To wrap things up, I'll never forget this amazing class. It felt great talking about movies with people who actually cared. It gave my girlfriend a nice break from having me talk her ear off about something she is inept in. Thank you to everybody who made the class great.

Oh yea, I saw The Maltese Falcon yesterday. Would it be relevant to say this class was "the stuff dreams are made of"?


  1. The part about you being "bottom of the barrel etc. is absurd. You were always very knowledgable, both in an absolute sense, and to an amazing degree were we to add the modifier "for someone your age." Thanks for the very kind words. Obviiously I feel the same way. It was a terrific class.

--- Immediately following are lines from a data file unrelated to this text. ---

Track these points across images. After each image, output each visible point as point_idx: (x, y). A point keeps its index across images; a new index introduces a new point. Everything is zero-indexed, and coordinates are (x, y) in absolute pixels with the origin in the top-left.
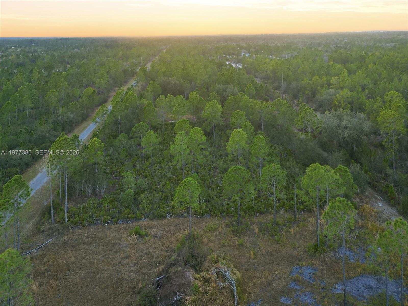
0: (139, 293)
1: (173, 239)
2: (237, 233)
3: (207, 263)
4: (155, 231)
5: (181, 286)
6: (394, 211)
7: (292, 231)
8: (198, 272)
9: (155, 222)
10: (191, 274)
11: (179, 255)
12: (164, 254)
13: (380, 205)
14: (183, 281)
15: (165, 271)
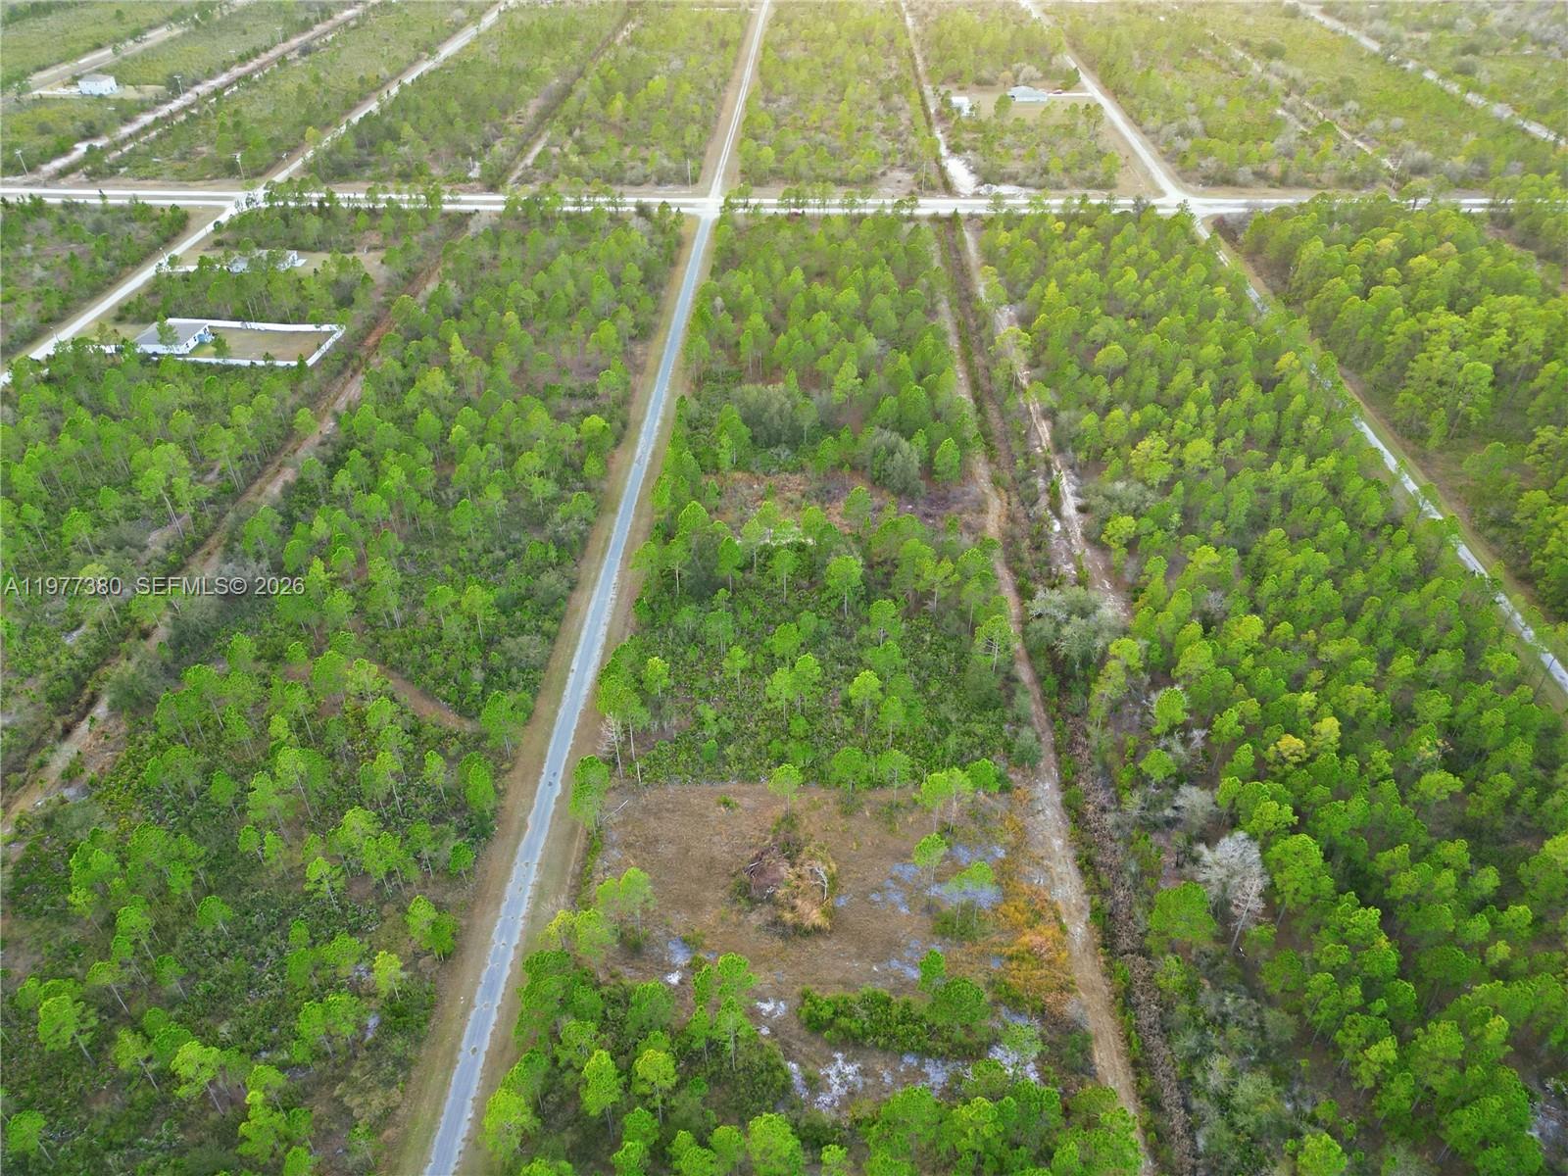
0: (734, 876)
1: (768, 814)
2: (846, 813)
3: (803, 856)
4: (747, 802)
5: (774, 880)
6: (1057, 798)
7: (910, 820)
8: (793, 865)
9: (746, 788)
10: (785, 870)
11: (774, 840)
12: (757, 833)
13: (1047, 786)
14: (776, 876)
15: (759, 858)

    I watched The Seventh Seal again today, and I thought of our class when Antonius Block holds the bowl of milk in his hands and remarks on how beautiful yet ephemeral are the joys of life. Memory holds the key to making such transitory joys last. Thus will I hold dearly the memory of our class.

    Your list is pretty close to what I would pick. I only disagree strongly in that Runaway Train is totally absent. I think I'd place that as best screenplay, certainly a nominee. Jon Voigt perhaps could get a lifetime achievement award for his two roles.

  2. Beautiful comments Nick. I agree with some of your picks but I will have my awards very soon. I agree with all of your thoughts on the film class, and as Mr. Bennett said, you know alot about film in a relative sense, and you didn't turn about to be too bad of a mayor as Mr. Bennett first feared.